Collected data:
=-=-=
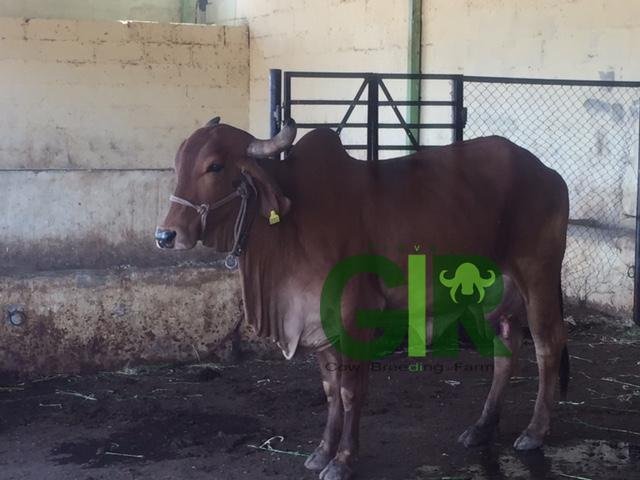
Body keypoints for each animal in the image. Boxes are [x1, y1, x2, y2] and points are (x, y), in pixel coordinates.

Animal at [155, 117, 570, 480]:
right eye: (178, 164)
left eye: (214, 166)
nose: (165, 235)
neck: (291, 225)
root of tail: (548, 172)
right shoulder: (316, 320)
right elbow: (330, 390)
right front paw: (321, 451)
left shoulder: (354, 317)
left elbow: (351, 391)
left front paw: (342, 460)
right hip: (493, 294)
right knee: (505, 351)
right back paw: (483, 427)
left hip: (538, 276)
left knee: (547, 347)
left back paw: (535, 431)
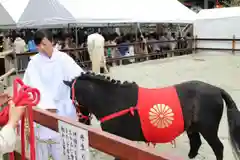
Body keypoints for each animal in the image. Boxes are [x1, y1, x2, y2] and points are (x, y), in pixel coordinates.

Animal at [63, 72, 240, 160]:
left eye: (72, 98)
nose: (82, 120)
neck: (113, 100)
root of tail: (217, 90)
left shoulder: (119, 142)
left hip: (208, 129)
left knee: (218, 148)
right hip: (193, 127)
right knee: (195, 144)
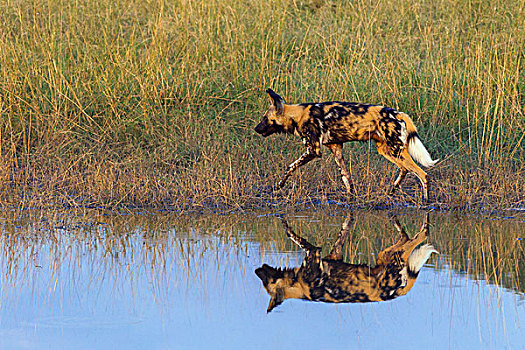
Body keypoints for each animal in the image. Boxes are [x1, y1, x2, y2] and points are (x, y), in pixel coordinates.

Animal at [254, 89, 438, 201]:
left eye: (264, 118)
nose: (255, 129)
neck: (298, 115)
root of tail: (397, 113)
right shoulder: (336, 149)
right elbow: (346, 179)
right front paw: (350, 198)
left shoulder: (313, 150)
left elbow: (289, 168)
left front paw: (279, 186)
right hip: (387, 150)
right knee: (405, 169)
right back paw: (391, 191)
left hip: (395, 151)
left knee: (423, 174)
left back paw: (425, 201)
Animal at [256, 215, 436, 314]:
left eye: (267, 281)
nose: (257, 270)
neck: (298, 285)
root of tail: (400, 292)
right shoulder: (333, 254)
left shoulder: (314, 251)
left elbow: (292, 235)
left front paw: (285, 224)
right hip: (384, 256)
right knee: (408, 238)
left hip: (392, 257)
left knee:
=-=-=
### Task directions:
Now write out the data word for word, skipping every picture in it.

### Result for this task:
Body keypoints for each animal in the image. Boxes are [x1, y1, x2, y2] and points are (x, y), in pixel coordinates.

Animal at [155, 117, 570, 480]:
right eye: (178, 164)
left eye: (214, 166)
nose: (165, 235)
neck: (291, 225)
root of tail: (548, 172)
right shoulder: (316, 320)
right elbow: (330, 390)
right front paw: (321, 451)
left shoulder: (354, 317)
left elbow: (351, 391)
left front paw: (342, 460)
right hip: (493, 294)
right knee: (505, 351)
right back paw: (483, 427)
left hip: (538, 276)
left knee: (547, 347)
left back paw: (535, 431)
Body keypoints for each animal in the image. Boxes are [x1, y1, x2, y2] and points are (x, y), in pixel coordinates.

Animal at [63, 72, 240, 160]:
left eye: (72, 98)
nose: (82, 120)
neck: (113, 100)
root of tail: (217, 90)
left shoulder: (119, 142)
left hip: (208, 129)
left knee: (218, 148)
right hip: (193, 127)
right knee: (195, 144)
Body keypoints for each animal in the image. Boxes are [x1, y1, x2, y2] and points are (x, y), in pixel coordinates.

Animal at [254, 89, 438, 201]:
left eye: (264, 118)
nose: (255, 129)
neck: (298, 115)
root of tail: (397, 113)
right shoulder: (336, 149)
right elbow: (346, 179)
right front paw: (350, 198)
left shoulder: (313, 150)
left elbow: (289, 168)
left front paw: (279, 186)
right hip: (387, 150)
right knee: (405, 169)
right back paw: (391, 191)
left hip: (395, 151)
left knee: (423, 174)
left back paw: (425, 201)
Animal at [256, 215, 436, 314]:
left eye: (267, 281)
nose: (257, 270)
neck: (298, 285)
root of tail: (400, 292)
right shoulder: (333, 254)
left shoulder: (314, 251)
left elbow: (292, 235)
left front paw: (285, 224)
right hip: (384, 256)
right knee: (408, 238)
left hip: (392, 257)
left knee:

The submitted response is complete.